Your Letters From the March 2017 Issue
Send letters to Editor Rick Broussard, New Hampshire Magazine, 150 Dow St. Manchester, NH 03101 or e-mail him at firstname.lastname@example.org.
Thank you for featuring the subject of youth homelessness in the January 2017 issue of New Hampshire Magazine [“Cold Comfort”]. This is a tough subject, rife with challenges, where real lives hang in the balance. It can be a dangerous story to tell if not told by someone of integrity.
From moment one, you and your team approached this subject with care and respect. You took the time, did your homework and partnered with Child and Family Service throughout the process. And, fearlessly going where most others dare not go, your writer and photographer [Maggie Wallace and Jasmine Inglesmith] ventured into a hidden world in order to reveal all the light we cannot see: real youth with real fears, real dreams, realer problems — and a real, fighting chance.
As you know, last year, Child and Family Services served as a lifeline to approximately 1,500 New Hampshire youth who were experiencing homelessness, providing them with the basic elements for survival and the stuff with which to succeed. While we are unique in our service array, we are not alone in our mission. It takes many allies to redirect lives and reshape our social landscape.
It is our hope that by 2020 we will have put an end to youth homelessness once and for all. To us, this is not just a social imperative, but a moral one. So, thank you, New Hampshire Magazine, for playing your part, using your publishing power to shed light and keen perspective on this issue and on these lives, and for empowering your readers to take action. Thank you not only for caring, but for being a catalyst for change.
Borja Alvarez de Toledo
Child and Family Services of NH
Editor’s note: Want to help? Visit cfsnh.org for information on ways you can get involved with the effort to end youth homelessness. Also, the annual SleepOut is happening on March 24 in the Stanton Plaza in front of the Radisson Hotel in Manchester. Learn more here.
I enjoyed reading “The Case For Books” in the January issue. I have been in each of the bookstores featured, and certainly understand why Ms. Thoits chose them. However, there is a wonderful independent bookstore here in Wolfeboro that I feel deserves mention.
The Country Bookseller in Durgin Stables is a place both locals and tourists treasure. Karen Baker and her helpful, friendly, competent staff have made this shop a great source for books of all genres. Karen has an inventory that seems to rival any library! I suggest that you visit if you haven’t already.
On to TV
To Susan Laughlin: Thank you for the wonderful article you wrote about us [“Artisan,” April 2016]. A producer at WMUR saw the article and it led to a feature on “Chronicle.” So many thanks are due.
Marcia and Carla Press
The Meshugenah Hat Company
True Pet Tales
Editor’s note: In our February “Pet” issue, we invited readers to submit their own stories. Here are a few of the responses.

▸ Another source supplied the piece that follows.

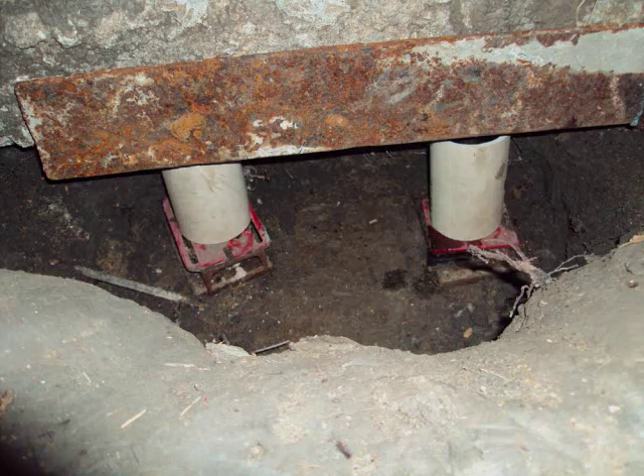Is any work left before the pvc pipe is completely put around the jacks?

After my wife of 42 years died in Feb. 2016, Boo helped keep me sane, sober and from going into depression. The daily tasks of feeding her morning and evening and walking her three times a day got me out of the house and active. She kept me from sleeping the days away. Having something to do for her made me feel alive again. Now she barks to tell me when to get up in the morning and when to go to bed. She sits on the den sofa to share a taste of my meals. Boo is, truly, the only other “person” left in the house besides me. I love Boo.
P.S. I read your magazine because my son and his wife live in Goffstown (they are cat people).
George W. Marchant
Sparta, New Jersey
Suzi & Yancy
I’d like to share this picture of our pups Suzi and Yancy. They live with us at our home, Dragonfly Manor in New Hampshire. They are rescues from Georgia and are both deaf.
They might not hear, but they know when I’m in the kitchen cooking and are always Johnny-on-the-spot to have a taste.
The attached is a photo of our dog Salty, whom I had the privilege to know from 1979 until she died in 1985. I still miss her. In taking this photo out of the frame to scan it for you, I also rediscovered an old photo of Richard, whom I lost in Aug. 2015 (so thank you for that!).
Salty was an incredibly smart and well-behaved dog. Every now and then, I’d take her to work with me on Boylston Street in Boston, and she never needed a leash.
But the best story that demonstrates that dogs are sentient companions is this one:
I walked into the marine store where Richard was working one evening, and he was busy talking to a customer. Salty emerged from her place under her desk hanging her head. Along her side was a deep, dried-blood-colored smear.
I said, “Salty! What happened!” and turned to Richard, incredulous that he was ignoring her, his dearest friend. I couldn’t imagine what she’d done.
He shockingly laughed and said, “Don’t pay any attention.”
Then he continued: “We were at the boatyard today. She decided to lie down in the shade of the boat we were working on. It’s bottom paint.” That deep-red, anti-fouling paint you put on the hulls of sailboats in the ’70s. “She’s been doing that routine all day.”
At that point, Salty’s ears picked up and her tail started to wag as if to say, “Who? Me?”
And she got extra ear scratches for her suffering — as Drama Queen.